The CFPB was already in the midst of its own probe into the data broker economy out of concern that the market is largely unregulated, and covers personal data that is vulnerable to exploitation.
The agency is looking to apply the Fair Credit Reporting Act, the federal law that safeguards consumer credit information and regulates reporting practices, to data brokers. Frotman and Meyer stated that expanding these provisions to protect more employment purposes can help limit the scenarios where personal data can be used as part of an employment evaluation process.
Specifically, the CFPB highlighted the FCRA’s protections for future employment opportunities, and restricts using select personal financial information in a hiring or promotion decision. CFPB noted that these protections can help prevent workplace surveillance tech from augmenting employers’ hiring and retention decisions.

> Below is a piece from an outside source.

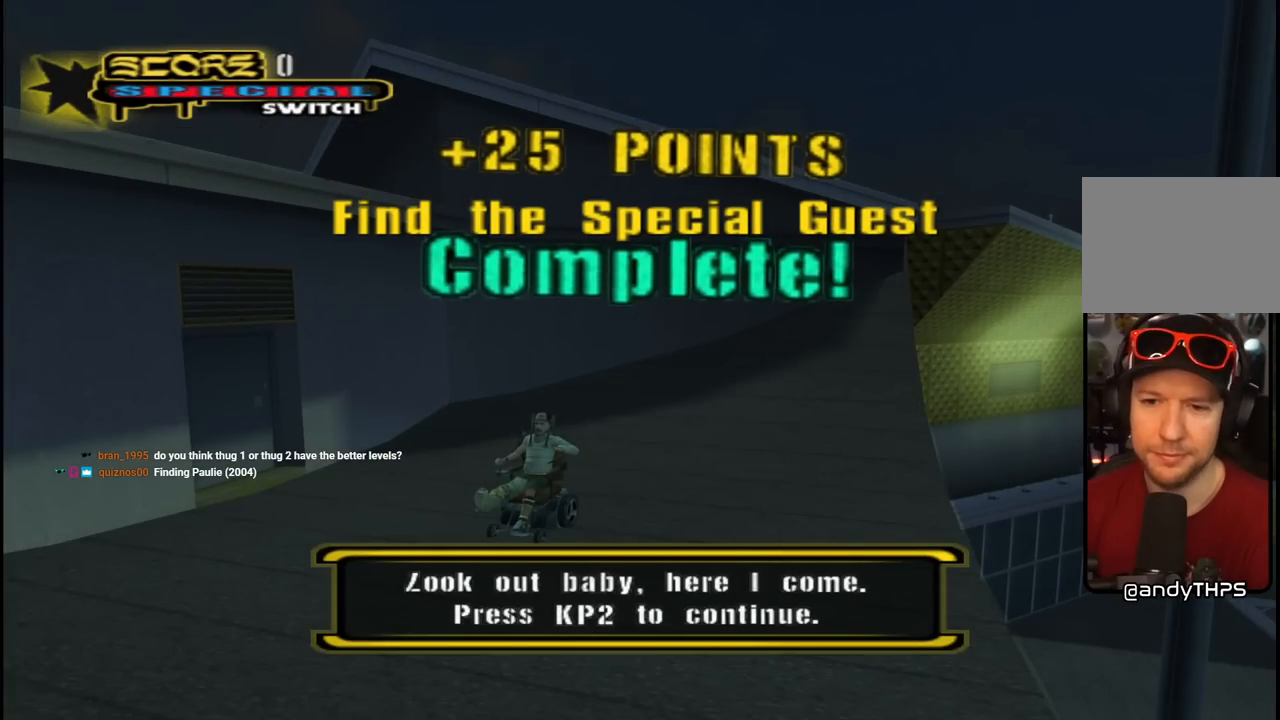
{"buttons": [], "left_stick": "center", "right_stick": "center", "events": []}
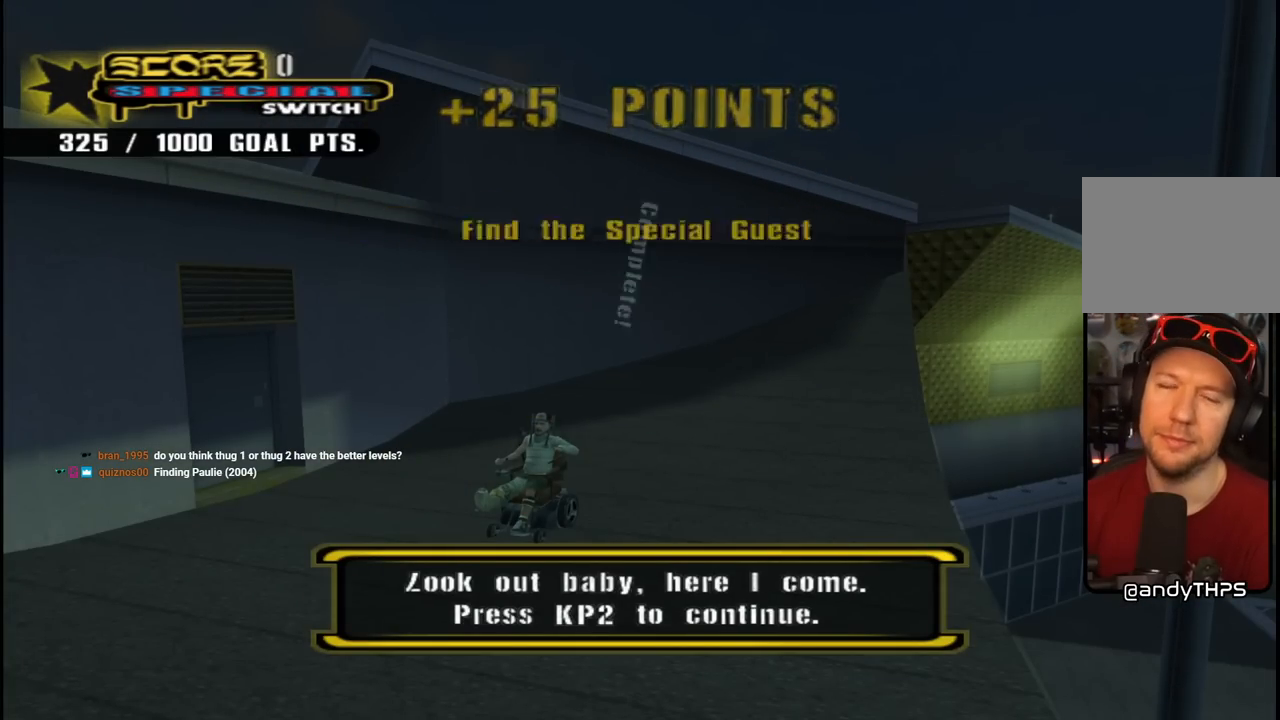
{"buttons": [], "left_stick": "center", "right_stick": "center", "events": []}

“Automated workplace surveillance technology greatly increases the amount of information being fed into these decision-making systems, the frequency with which they may be used on a given worker and the number of workers subject to them,” the agency’s press release on the response reads. “As companies offer employers new technologies to gather, share and sell information in a variety of different ways, federal consumer financial laws may offer important protections to workers.”
The press release noted that CFPB has “long received” complaints from U.S. workers on information inaccuracies and hiring transparency beyond retention processes. The letter to the White House cited the example of an employee who had worked for companies like Uber and Lyft and was fired following a potentially inaccurate ineligibility report, but that person was never allowed to see the background report from the third-party service.
“As companies offer employers new technologies, including workplace surveillance tools, to gather, share and sell this information in different ways, ensuring the protections afforded by the FCRA where applicable is critical,” the letter states.